[Start of section]

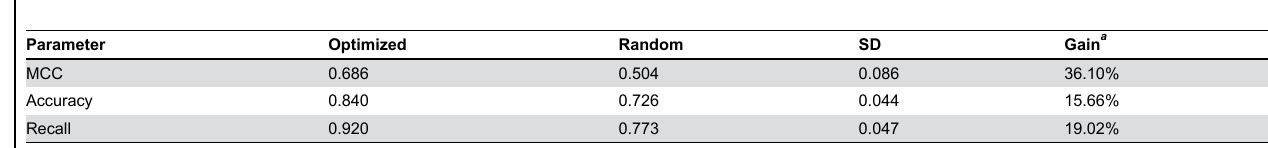
Parameter Accuracy Recall 0.920 19.02% a Percent increase of the value of the optimized statistical parameters compared with random combinations The random values from ten different random linear combinations are averaged.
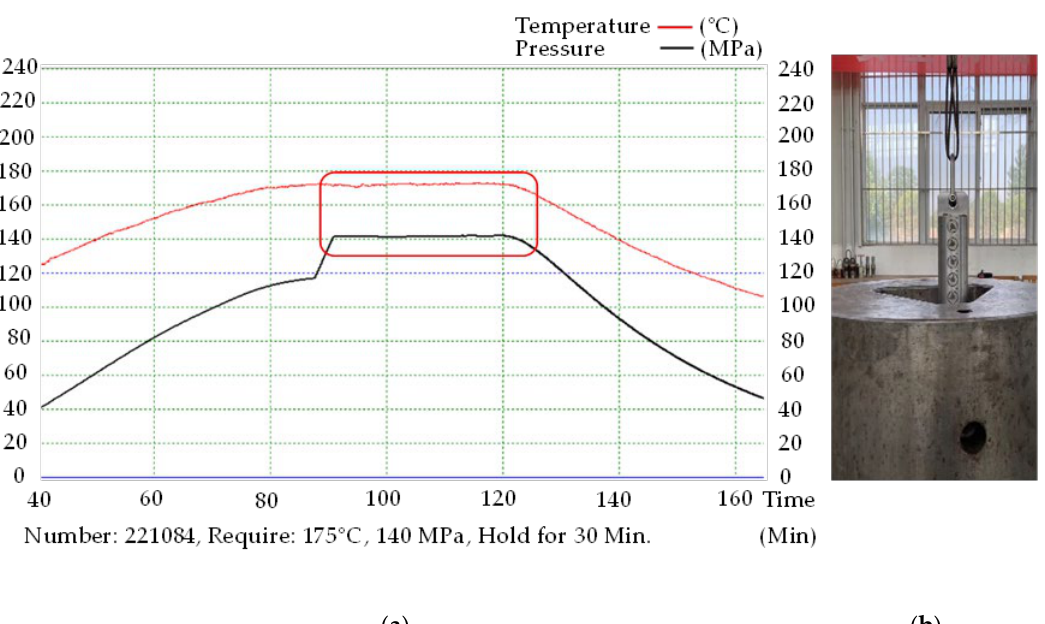
Figure 13. High-temperature and pressure resistance test: ( a ) high-temperature and pressure resistance test curve of antenna; ( b ) actual measurement diagram.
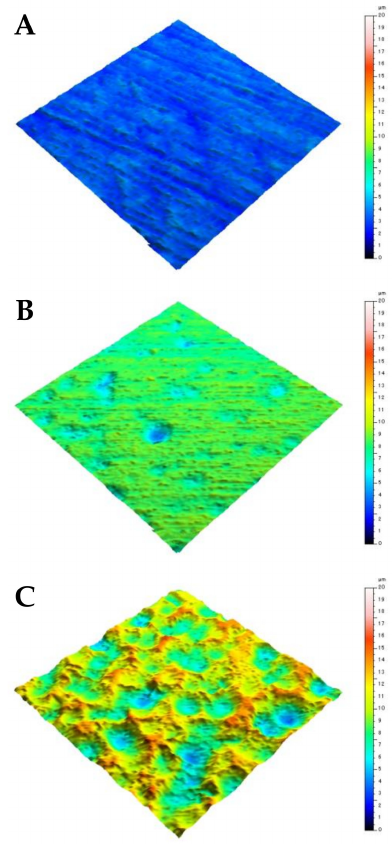
Figure 3. Three-dimensional images of specimen surfaces. ( A ) Ti. ( B ) CTO 700. ( C ) CTO 800. Table 1. Surface roughness of specimens measured by a three-dimensional non-contact surface roughness tester. Results are mean ± standard deviation. * p < 0.05, v. Ti and CTO 800. † p < 0.05, v. CTO 700 and CTO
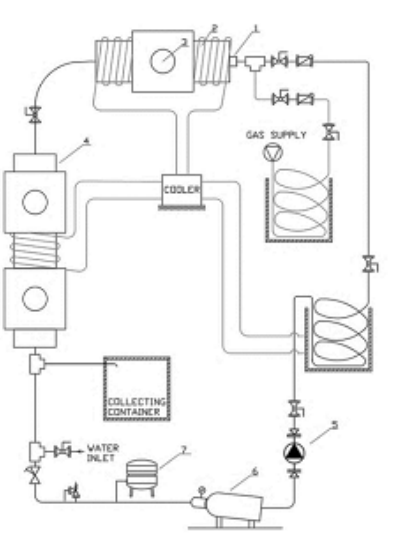
Figure 6. Schematic of experimental equipment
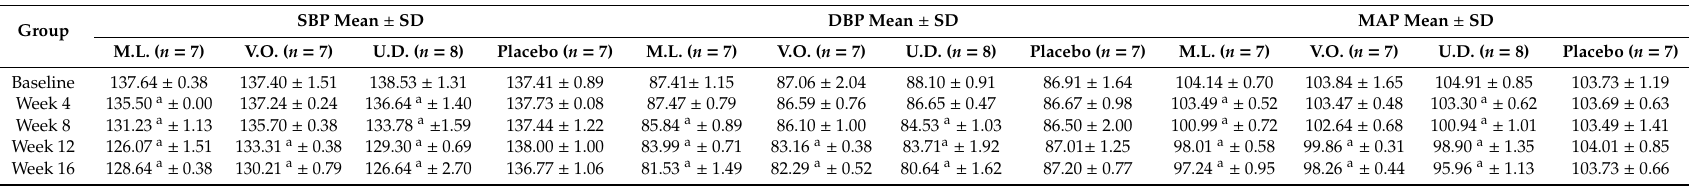
Table 3. Means ± SD of SBP, DBP and MAP measured over 16 week intake of 300 mL / day of M. longifolia (M.L.), V.odorata (V.O.) and U. dioica (U.D.) in mild hypertensive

[End of section]

# [WORK ITEM]
None of the pictures should be copied, but every record above must be restated in full.

# [EXERCISE OUTPUT]
Parameter Accuracy Recall 0.920 19.02% a Percent increase of the value of the optimized statistical parameters compared with random combinations The random values from ten different random linear combinations are averaged.
Figure 13. High-temperature and pressure resistance test: ( a ) high-temperature and pressure resistance test curve of antenna; ( b ) actual measurement diagram.
Figure 3. Three-dimensional images of specimen surfaces. ( A ) Ti. ( B ) CTO 700. ( C ) CTO 800. Table 1. Surface roughness of specimens measured by a three-dimensional non-contact surface roughness tester. Results are mean ± standard deviation. * p < 0.05, v. Ti and CTO 800. † p < 0.05, v. CTO 700 and CTO
Figure 6. Schematic of experimental equipment
Table 3. Means ± SD of SBP, DBP and MAP measured over 16 week intake of 300 mL / day of M. longifolia (M.L.), V.odorata (V.O.) and U. dioica (U.D.) in mild hypertensive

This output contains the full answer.